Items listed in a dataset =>
□ □ □ □ □ □ □

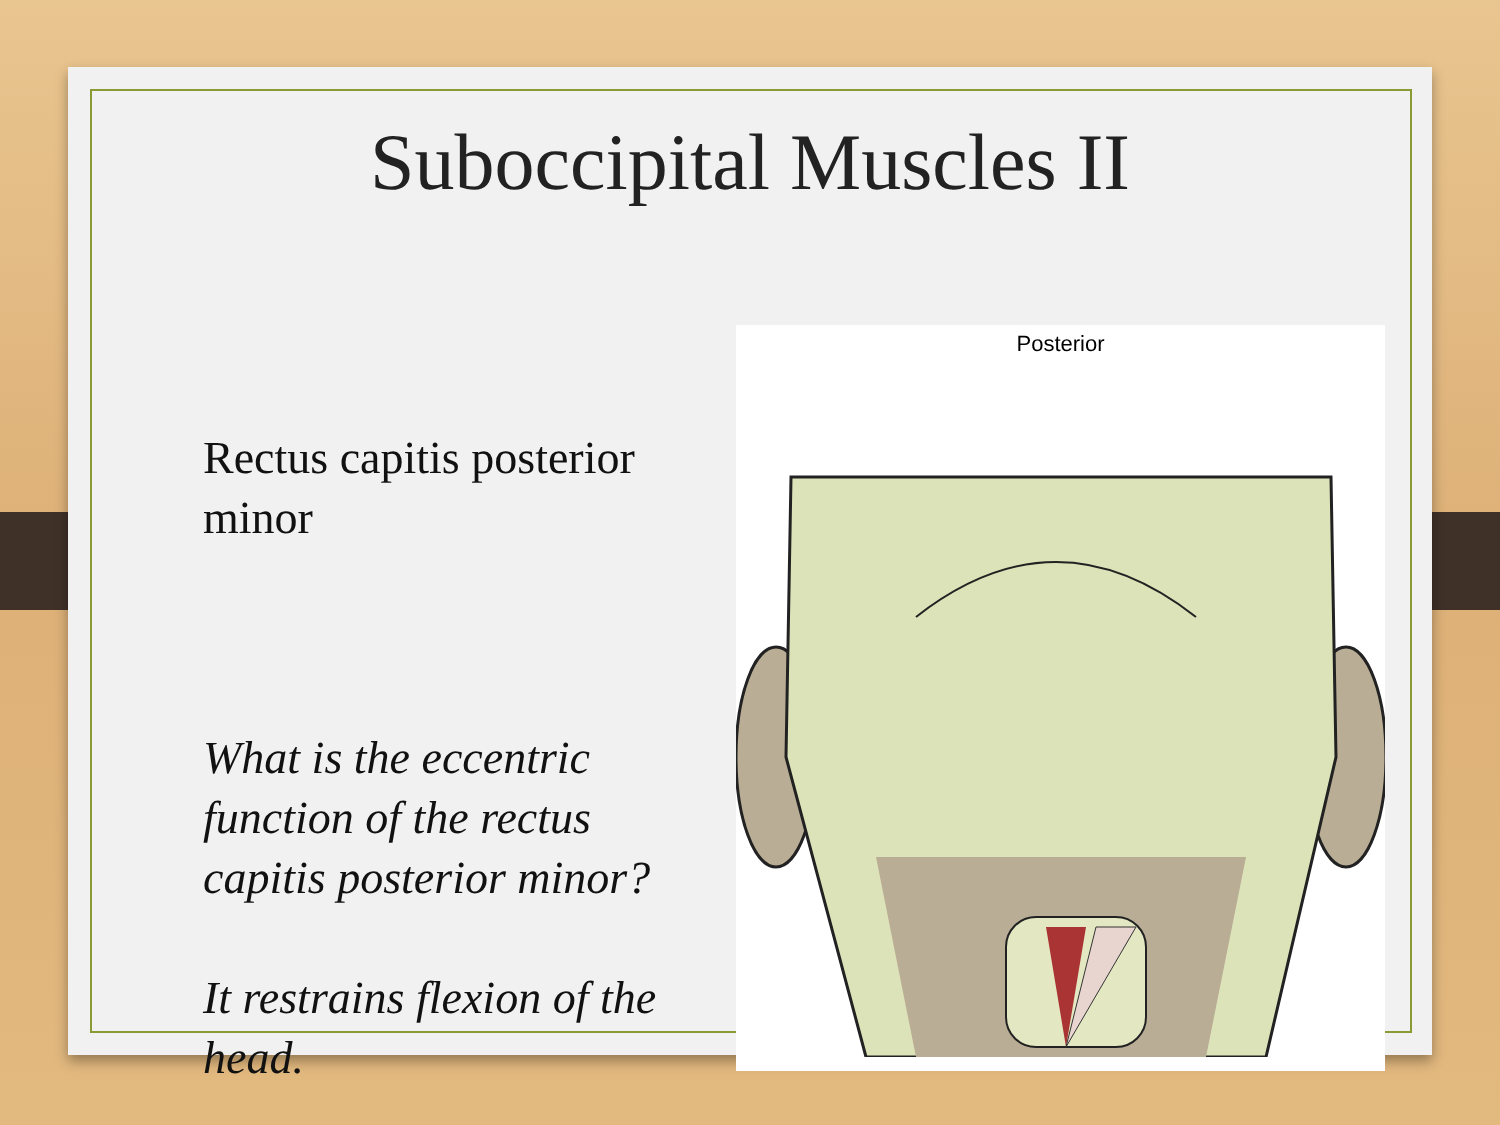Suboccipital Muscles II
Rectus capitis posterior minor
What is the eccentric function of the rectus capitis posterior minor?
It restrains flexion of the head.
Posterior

□ □ □ □ □ □ □

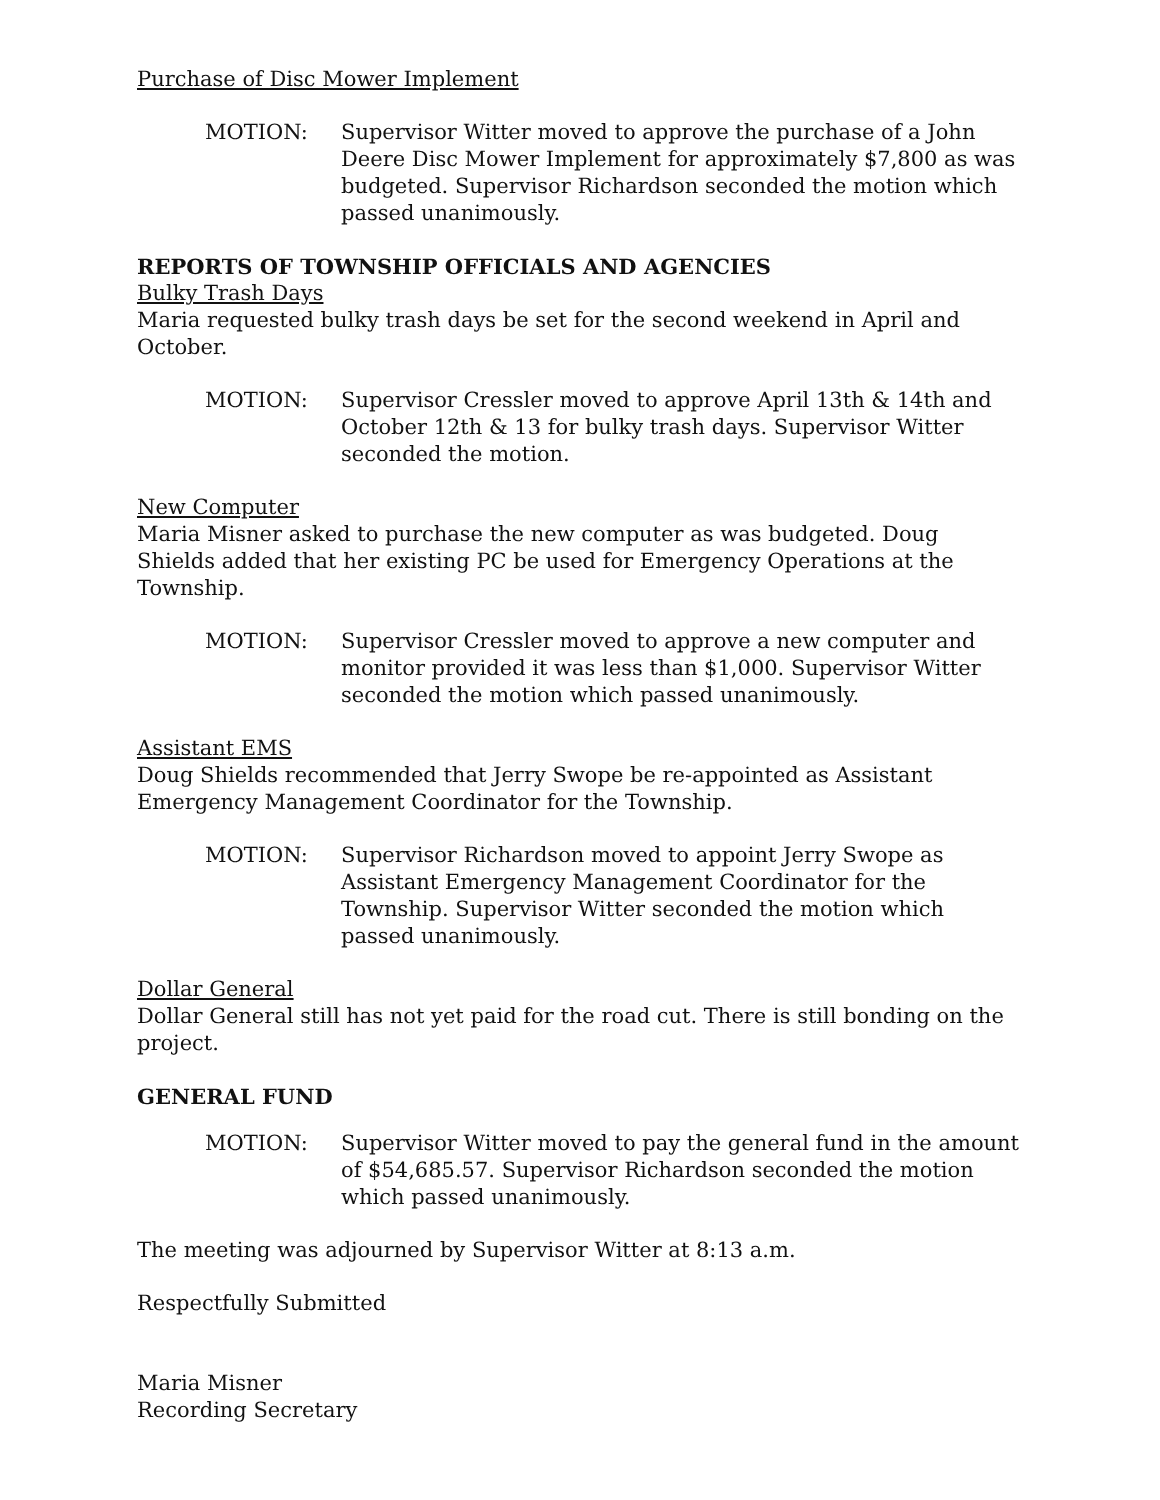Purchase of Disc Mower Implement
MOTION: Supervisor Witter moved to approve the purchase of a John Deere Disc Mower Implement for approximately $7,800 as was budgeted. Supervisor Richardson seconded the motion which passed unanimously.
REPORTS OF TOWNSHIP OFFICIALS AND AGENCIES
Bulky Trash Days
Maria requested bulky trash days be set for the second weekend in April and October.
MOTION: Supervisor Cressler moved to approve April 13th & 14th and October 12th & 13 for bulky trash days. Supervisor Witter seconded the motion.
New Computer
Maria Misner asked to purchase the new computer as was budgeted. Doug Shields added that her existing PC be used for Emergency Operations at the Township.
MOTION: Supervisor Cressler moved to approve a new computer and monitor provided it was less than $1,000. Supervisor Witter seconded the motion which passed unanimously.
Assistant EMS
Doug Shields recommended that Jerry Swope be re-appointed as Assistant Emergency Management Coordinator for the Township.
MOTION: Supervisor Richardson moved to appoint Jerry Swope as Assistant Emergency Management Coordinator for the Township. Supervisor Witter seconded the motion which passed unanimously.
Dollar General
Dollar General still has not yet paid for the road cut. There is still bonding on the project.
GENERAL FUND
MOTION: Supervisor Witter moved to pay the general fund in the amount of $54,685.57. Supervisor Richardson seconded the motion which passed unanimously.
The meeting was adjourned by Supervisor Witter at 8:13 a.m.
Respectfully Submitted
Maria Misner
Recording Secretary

□ □ □ □ □ □ □

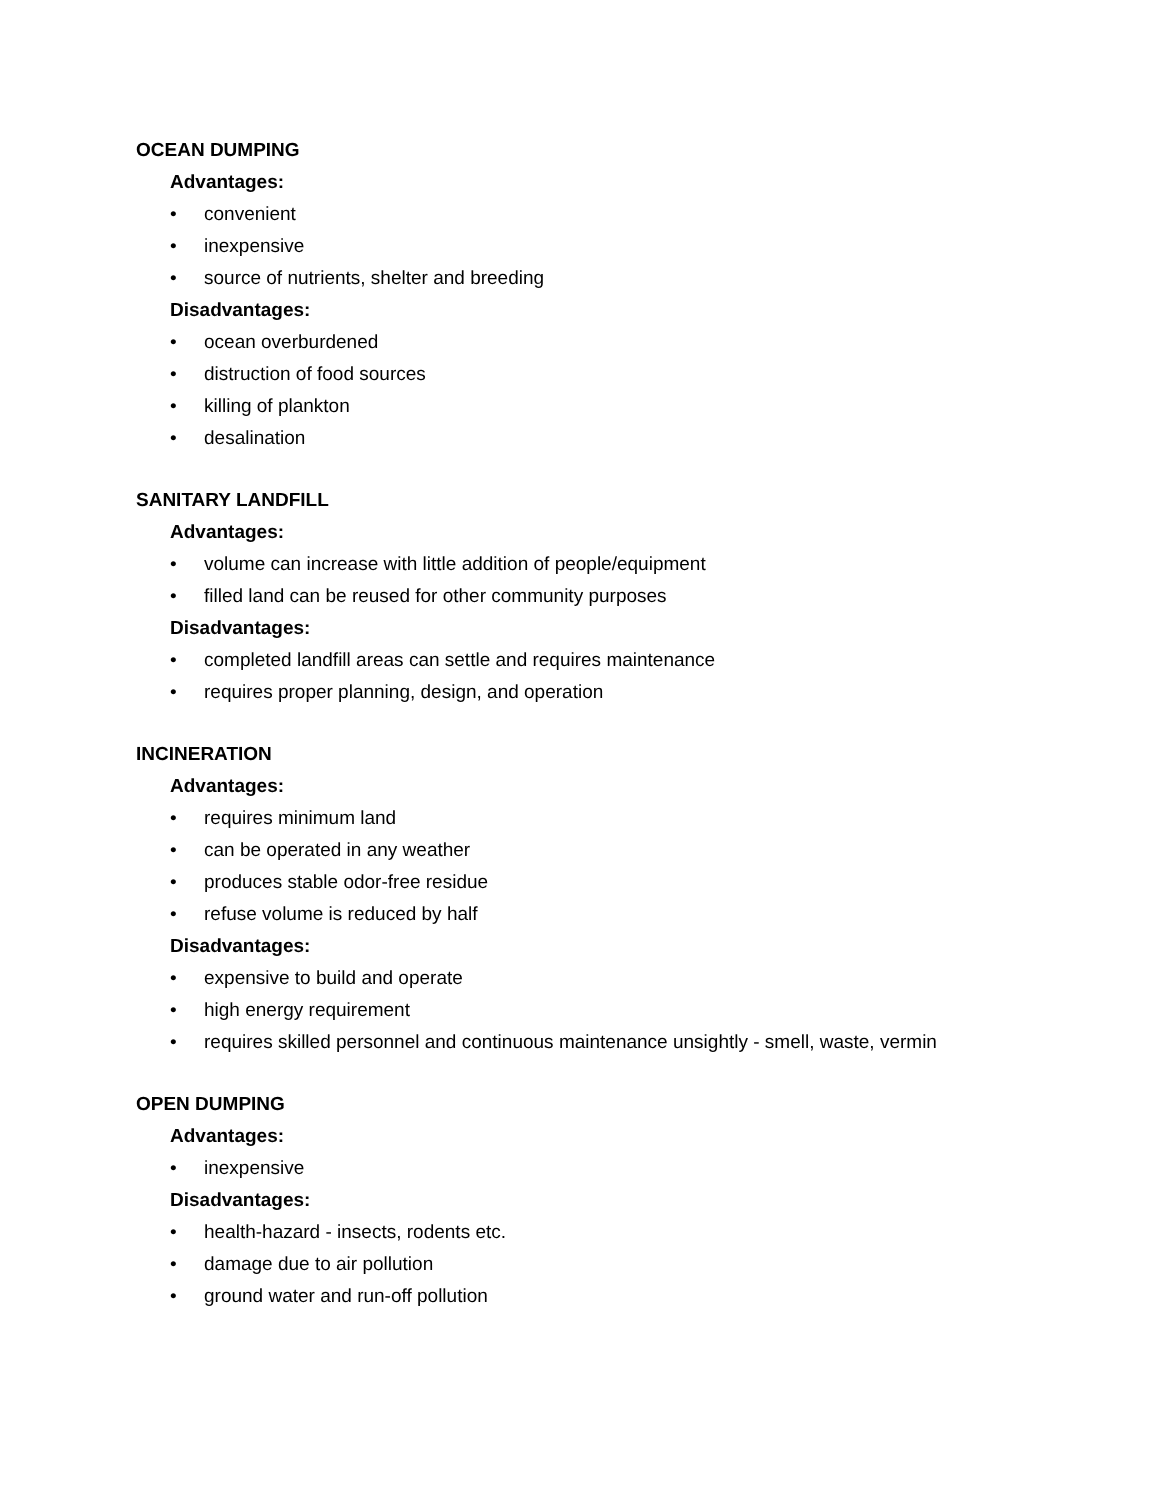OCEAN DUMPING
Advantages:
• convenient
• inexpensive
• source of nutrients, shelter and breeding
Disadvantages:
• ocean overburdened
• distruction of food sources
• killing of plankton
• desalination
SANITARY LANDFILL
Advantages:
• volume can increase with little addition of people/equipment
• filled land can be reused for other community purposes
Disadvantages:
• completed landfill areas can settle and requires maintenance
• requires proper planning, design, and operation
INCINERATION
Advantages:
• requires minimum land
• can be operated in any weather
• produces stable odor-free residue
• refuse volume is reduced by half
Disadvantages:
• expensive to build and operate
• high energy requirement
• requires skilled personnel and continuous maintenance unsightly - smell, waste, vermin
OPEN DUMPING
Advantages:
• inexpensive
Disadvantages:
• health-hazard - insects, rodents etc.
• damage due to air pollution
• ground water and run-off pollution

□ □ □ □ □ □ □

REQUIRED ACTION => Search the entries for the word "Doug". Copy each line where it appears.

RESULT FOR THIS EXERCISE =>
Maria Misner asked to purchase the new computer as was budgeted. Doug Shields added that her existing PC be used for Emergency Operations at the Township.
Doug Shields recommended that Jerry Swope be re-appointed as Assistant Emergency Management Coordinator for the Township.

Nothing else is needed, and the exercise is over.